Devising your retirement plan: Start early and maximise returns

May 03, 2019

The 4% rule is an often quoted rule-of-thumb to know how much we will need in retirement. What is the 4% rule? The 4% in the rule refers to a retiree’s withdrawal rate: the amount of money one might withdraw annually from the starting value of your portfolio of stock and bonds in retirement.

For example, if you have $250,000 when you retire, the 4% rule would say that you could withdraw about 4% of that amount, or $10,000, the first year of retirement. You could then increase that amount with inflation, and still have a high probability that a balanced portfolio of stocks and bonds would last for at least 30 years.

Life expectancy plays an important role in determining if a 4% rate will be sustainable, as retirees who live longer need their portfolios to last longer, and healthcare costs and living expenses rise over time. A Singapore resident’s life expectancy, for those reaching age 65, currently stands at 86 years.

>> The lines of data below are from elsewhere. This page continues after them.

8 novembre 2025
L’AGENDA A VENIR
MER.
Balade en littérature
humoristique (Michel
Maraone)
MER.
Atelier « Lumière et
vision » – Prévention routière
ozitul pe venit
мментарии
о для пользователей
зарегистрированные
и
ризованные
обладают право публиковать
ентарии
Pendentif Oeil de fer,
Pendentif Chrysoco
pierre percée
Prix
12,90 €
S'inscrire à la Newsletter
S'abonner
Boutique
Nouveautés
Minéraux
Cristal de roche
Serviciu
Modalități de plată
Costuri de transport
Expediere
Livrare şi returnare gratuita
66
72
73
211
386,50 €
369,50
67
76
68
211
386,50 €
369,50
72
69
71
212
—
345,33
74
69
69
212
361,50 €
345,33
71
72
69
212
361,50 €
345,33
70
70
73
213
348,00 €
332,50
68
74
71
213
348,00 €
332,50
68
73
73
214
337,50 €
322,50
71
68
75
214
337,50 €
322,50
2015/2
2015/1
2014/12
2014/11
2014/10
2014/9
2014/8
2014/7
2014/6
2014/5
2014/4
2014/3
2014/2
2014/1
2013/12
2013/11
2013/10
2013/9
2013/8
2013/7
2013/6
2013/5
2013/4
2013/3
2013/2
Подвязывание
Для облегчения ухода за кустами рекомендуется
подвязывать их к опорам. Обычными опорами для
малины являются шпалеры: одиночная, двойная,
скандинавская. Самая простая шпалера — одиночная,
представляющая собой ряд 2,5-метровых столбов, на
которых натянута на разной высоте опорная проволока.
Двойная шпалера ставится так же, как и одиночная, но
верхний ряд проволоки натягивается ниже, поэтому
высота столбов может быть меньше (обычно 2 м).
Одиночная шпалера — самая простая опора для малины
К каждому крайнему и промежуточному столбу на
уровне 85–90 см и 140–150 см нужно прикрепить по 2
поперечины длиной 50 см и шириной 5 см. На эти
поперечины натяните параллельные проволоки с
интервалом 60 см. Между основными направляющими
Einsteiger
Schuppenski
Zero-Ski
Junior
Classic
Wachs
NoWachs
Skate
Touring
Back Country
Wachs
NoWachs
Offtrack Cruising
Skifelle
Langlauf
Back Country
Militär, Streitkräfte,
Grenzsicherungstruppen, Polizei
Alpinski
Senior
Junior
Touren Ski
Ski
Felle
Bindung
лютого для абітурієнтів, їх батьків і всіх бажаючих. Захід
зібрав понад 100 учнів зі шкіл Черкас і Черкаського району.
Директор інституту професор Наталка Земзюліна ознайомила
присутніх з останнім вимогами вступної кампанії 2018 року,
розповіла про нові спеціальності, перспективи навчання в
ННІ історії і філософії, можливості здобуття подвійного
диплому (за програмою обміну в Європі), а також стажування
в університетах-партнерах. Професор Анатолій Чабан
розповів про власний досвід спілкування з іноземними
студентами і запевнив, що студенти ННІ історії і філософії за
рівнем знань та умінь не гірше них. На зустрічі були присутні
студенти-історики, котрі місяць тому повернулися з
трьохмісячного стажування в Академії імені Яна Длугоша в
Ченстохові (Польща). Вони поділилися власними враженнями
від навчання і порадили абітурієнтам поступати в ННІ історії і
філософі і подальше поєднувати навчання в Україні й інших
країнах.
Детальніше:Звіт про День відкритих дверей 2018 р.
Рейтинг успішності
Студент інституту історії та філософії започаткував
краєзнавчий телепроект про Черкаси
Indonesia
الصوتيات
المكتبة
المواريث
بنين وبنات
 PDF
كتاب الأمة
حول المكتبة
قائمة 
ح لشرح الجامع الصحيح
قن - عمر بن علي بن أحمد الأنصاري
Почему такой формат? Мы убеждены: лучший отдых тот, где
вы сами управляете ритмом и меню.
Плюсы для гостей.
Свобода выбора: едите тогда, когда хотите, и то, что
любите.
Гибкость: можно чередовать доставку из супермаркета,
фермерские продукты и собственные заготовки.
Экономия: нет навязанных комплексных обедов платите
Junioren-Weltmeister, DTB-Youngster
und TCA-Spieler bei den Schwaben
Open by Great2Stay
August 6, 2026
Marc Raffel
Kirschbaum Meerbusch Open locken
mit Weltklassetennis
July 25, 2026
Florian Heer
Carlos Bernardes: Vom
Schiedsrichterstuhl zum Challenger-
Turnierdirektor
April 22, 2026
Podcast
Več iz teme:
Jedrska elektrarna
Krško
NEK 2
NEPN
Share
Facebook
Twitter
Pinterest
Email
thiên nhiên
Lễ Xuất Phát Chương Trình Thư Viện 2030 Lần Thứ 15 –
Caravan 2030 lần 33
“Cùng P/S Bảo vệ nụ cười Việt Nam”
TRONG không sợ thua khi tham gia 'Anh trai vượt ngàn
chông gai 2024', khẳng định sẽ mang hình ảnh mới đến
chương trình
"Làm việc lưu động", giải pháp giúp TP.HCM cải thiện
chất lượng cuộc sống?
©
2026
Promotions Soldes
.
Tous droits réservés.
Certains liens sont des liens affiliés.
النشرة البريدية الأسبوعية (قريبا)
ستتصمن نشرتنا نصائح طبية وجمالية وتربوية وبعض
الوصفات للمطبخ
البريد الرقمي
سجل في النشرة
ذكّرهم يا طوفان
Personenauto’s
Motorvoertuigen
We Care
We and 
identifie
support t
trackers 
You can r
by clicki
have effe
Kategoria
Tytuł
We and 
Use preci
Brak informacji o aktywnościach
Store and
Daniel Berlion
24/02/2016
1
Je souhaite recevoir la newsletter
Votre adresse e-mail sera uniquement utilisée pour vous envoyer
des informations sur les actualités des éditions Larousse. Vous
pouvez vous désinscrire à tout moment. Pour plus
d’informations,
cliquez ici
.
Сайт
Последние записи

That means that it would be prudent to plan for a 25 or 30 year retirement if one retires at 65. If one intends to retire earlier, it would make sense to extend that retirement period correspondingly.

Using the 4% rule, someone who is looking to have a $2,000 per month or $24,000 per annum income at retirement would need to multiply that required annual income by 25 times, resulting in a required retirement fund size of $600,000.

Retirement Fund Drawdown Rate – a 4% rate seems safe for 30-year horizon

Simulations based on 4% portfolio return, 2% inflation.

One issue to take note of is inflation. Expenses rise over time due to inflation, even if you are consuming the same amount of goods and services. Someone who is younger should account for more inflation than someone who is close to or at retirement. For example, if someone has ten years to go before retirement and is looking to achieve a $2,000 per month income in today’s dollars, he/she should aim for a retirement income of $2,400, assuming a 2% per annum inflation rate.

For Singaporean residents, are your Central Provident Fund (CPF) savings sufficient for your retirement? Based on 2016 data from the CPF board, the average CPF member aged 50-55 had about $137,000 in their CPF. Assuming the average CPF member accumulates up to $150,000 by age 55, he/she will receive CPF LIFE payouts of between $1,000-$1,200 per month from age 65. That would only be sufficient to replace 23%-28% of the median monthly income in Singapore. With inflation and escalating healthcare costs as one ages, there is certainly a need save and invest additional funds towards an adequate retirement fund.